Your instructions: Put each line of the listing, from its first line up to and including the line containing "S mobilní aplikací, HbbTV", into a Markdown table. Use the columns No. and Text, number every row, and leave out blank lines.

Extracted page text data:
○ ○ ○ ○ ○

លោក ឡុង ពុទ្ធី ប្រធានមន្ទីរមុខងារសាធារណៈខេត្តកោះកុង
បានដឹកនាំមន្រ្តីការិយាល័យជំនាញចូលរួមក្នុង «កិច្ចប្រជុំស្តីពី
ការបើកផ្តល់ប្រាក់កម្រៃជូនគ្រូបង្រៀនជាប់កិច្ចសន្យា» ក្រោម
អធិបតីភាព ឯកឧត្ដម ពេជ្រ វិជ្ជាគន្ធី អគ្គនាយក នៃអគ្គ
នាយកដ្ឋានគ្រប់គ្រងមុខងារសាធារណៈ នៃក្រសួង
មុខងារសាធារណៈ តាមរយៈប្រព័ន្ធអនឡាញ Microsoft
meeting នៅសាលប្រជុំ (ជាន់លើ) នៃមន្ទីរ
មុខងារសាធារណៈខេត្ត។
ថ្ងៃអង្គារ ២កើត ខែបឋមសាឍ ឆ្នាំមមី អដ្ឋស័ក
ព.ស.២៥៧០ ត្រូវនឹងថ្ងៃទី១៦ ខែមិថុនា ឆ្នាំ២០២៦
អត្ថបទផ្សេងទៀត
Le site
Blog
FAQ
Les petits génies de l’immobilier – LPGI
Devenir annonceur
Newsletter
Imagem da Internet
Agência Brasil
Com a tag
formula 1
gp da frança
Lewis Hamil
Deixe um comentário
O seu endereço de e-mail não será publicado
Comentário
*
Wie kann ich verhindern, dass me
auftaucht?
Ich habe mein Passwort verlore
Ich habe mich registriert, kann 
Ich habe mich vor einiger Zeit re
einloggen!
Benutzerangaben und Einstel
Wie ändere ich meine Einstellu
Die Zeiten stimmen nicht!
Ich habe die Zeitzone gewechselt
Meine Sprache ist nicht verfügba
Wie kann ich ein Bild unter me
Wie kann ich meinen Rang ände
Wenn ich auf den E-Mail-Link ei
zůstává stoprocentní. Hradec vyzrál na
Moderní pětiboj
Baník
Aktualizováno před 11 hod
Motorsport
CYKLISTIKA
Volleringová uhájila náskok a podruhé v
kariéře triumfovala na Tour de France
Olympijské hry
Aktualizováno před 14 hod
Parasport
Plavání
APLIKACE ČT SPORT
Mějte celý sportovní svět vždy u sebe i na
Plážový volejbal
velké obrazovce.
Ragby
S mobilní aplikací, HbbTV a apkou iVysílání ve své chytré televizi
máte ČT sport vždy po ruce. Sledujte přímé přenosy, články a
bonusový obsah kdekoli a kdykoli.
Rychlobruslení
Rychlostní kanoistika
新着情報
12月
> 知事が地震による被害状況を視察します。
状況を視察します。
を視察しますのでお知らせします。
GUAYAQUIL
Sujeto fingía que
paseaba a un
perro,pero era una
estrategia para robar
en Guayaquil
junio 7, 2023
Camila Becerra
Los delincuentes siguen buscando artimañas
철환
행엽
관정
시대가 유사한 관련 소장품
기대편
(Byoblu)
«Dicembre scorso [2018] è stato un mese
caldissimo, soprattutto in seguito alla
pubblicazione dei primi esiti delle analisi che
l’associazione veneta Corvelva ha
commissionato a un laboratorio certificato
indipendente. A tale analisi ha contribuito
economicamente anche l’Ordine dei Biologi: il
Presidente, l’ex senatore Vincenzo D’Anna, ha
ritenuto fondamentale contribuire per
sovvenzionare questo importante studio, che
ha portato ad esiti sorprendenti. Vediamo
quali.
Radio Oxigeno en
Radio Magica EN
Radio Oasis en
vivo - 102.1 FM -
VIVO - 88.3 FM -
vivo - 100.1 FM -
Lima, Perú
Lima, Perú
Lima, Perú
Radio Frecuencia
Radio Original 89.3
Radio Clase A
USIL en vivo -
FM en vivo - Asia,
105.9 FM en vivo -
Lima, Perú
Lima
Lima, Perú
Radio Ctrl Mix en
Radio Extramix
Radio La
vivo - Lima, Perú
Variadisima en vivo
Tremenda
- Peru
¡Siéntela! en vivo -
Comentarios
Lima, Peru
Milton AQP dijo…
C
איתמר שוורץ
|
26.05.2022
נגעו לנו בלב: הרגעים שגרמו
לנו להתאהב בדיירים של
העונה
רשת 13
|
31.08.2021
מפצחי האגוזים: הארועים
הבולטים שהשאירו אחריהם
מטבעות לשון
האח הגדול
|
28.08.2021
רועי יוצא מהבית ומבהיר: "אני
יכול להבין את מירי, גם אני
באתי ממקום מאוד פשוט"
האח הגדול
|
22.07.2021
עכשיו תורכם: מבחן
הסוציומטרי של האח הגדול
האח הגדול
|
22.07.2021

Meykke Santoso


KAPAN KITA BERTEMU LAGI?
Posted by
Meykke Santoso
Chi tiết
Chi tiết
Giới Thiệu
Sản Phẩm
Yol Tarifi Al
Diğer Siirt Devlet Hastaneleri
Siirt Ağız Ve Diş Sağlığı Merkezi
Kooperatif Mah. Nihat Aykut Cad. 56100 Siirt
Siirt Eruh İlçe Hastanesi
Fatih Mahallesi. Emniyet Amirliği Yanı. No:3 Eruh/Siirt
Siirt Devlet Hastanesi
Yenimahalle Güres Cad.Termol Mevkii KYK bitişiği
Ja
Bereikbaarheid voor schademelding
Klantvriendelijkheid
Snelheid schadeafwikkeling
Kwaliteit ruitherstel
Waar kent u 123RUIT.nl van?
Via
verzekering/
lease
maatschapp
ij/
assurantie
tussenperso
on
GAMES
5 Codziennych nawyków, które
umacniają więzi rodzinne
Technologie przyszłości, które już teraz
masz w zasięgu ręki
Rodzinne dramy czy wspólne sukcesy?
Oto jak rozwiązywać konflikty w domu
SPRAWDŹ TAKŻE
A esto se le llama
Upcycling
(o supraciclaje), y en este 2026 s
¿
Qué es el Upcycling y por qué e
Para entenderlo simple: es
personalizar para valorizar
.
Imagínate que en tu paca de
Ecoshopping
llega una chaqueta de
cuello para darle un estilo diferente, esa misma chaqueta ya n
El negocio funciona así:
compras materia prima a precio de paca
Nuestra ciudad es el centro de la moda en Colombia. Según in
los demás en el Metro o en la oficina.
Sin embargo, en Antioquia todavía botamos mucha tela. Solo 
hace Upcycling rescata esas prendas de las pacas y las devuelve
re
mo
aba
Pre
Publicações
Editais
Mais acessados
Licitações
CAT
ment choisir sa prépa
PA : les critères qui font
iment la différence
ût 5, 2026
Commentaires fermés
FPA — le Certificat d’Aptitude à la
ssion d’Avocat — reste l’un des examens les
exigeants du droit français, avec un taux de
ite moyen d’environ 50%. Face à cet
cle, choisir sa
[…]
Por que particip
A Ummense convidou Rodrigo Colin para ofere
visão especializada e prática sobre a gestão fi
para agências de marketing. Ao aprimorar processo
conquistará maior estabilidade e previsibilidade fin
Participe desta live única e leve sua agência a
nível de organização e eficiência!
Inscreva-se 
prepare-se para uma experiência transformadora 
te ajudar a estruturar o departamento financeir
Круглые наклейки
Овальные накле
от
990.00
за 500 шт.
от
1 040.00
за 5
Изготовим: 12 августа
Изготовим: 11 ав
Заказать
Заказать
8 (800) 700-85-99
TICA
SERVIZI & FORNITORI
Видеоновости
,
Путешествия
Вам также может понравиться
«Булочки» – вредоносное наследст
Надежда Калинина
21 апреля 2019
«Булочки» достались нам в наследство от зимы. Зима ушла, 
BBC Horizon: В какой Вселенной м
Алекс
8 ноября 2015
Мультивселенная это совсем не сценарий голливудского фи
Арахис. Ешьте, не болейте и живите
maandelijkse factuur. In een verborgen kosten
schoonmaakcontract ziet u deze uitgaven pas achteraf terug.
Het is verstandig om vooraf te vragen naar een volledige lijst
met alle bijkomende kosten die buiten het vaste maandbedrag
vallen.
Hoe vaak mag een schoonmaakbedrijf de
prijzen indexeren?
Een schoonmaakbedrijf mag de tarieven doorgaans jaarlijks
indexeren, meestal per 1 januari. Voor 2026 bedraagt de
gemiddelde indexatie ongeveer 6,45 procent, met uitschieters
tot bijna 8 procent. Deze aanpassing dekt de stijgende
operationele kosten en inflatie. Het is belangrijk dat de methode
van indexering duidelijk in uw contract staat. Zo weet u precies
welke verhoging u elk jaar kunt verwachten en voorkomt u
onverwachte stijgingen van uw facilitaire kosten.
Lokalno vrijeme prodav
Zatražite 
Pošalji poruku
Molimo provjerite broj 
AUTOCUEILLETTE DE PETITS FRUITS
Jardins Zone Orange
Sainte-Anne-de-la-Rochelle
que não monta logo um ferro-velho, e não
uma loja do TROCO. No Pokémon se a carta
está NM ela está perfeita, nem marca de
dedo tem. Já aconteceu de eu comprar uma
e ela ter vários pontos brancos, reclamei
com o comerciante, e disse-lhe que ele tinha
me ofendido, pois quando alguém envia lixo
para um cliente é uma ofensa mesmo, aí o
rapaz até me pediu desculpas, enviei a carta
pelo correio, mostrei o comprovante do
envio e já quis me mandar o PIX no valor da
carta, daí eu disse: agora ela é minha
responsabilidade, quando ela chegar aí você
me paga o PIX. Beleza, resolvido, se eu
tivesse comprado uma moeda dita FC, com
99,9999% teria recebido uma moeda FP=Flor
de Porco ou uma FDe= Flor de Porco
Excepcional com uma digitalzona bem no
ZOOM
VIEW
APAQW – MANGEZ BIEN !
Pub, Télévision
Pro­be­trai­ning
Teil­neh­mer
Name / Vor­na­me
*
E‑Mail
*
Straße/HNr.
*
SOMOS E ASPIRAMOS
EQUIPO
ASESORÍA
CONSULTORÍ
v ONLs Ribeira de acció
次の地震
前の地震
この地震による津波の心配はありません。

○ ○ ○ ○ ○

Reply:
| No. | Text |
|---|---|
| 1 | លោក ឡុង ពុទ្ធី ប្រធានមន្ទីរមុខងារសាធារណៈខេត្តកោះកុង |
| 2 | បានដឹកនាំមន្រ្តីការិយាល័យជំនាញចូលរួមក្នុង «កិច្ចប្រជុំស្តីពី |
| 3 | ការបើកផ្តល់ប្រាក់កម្រៃជូនគ្រូបង្រៀនជាប់កិច្ចសន្យា» ក្រោម |
| 4 | អធិបតីភាព ឯកឧត្ដម ពេជ្រ វិជ្ជាគន្ធី អគ្គនាយក នៃអគ្គ |
| 5 | នាយកដ្ឋានគ្រប់គ្រងមុខងារសាធារណៈ នៃក្រសួង |
| 6 | មុខងារសាធារណៈ តាមរយៈប្រព័ន្ធអនឡាញ Microsoft |
| 7 | meeting នៅសាលប្រជុំ (ជាន់លើ) នៃមន្ទីរ |
| 8 | មុខងារសាធារណៈខេត្ត។ |
| 9 | ថ្ងៃអង្គារ ២កើត ខែបឋមសាឍ ឆ្នាំមមី អដ្ឋស័ក |
| 10 | ព.ស.២៥៧០ ត្រូវនឹងថ្ងៃទី១៦ ខែមិថុនា ឆ្នាំ២០២៦ |
| 11 | អត្ថបទផ្សេងទៀត |
| 12 | Le site |
| 13 | Blog |
| 14 | FAQ |
| 15 | Les petits génies de l’immobilier – LPGI |
| 16 | Devenir annonceur |
| 17 | Newsletter |
| 18 | Imagem da Internet |
| 19 | Agência Brasil |
| 20 | Com a tag |
| 21 | formula 1 |
| 22 | gp da frança |
| 23 | Lewis Hamil |
| 24 | Deixe um comentário |
| 25 | O seu endereço de e-mail não será publicado |
| 26 | Comentário |
| 27 | * |
| 28 | Wie kann ich verhindern, dass me |
| 29 | auftaucht? |
| 30 | Ich habe mein Passwort verlore |
| 31 | Ich habe mich registriert, kann  |
| 32 | Ich habe mich vor einiger Zeit re |
| 33 | einloggen! |
| 34 | Benutzerangaben und Einstel |
| 35 | Wie ändere ich meine Einstellu |
| 36 | Die Zeiten stimmen nicht! |
| 37 | Ich habe die Zeitzone gewechselt |
| 38 | Meine Sprache ist nicht verfügba |
| 39 | Wie kann ich ein Bild unter me |
| 40 | Wie kann ich meinen Rang ände |
| 41 | Wenn ich auf den E-Mail-Link ei |
| 42 | zůstává stoprocentní. Hradec vyzrál na |
| 43 | Moderní pětiboj |
| 44 | Baník |
| 45 | Aktualizováno před 11 hod |
| 46 | Motorsport |
| 47 | CYKLISTIKA |
| 48 | Volleringová uhájila náskok a podruhé v |
| 49 | kariéře triumfovala na Tour de France |
| 50 | Olympijské hry |
| 51 | Aktualizováno před 14 hod |
| 52 | Parasport |
| 53 | Plavání |
| 54 | APLIKACE ČT SPORT |
| 55 | Mějte celý sportovní svět vždy u sebe i na |
| 56 | Plážový volejbal |
| 57 | velké obrazovce. |
| 58 | Ragby |
| 59 | S mobilní aplikací, HbbTV a apkou iVysílání ve své chytré televizi |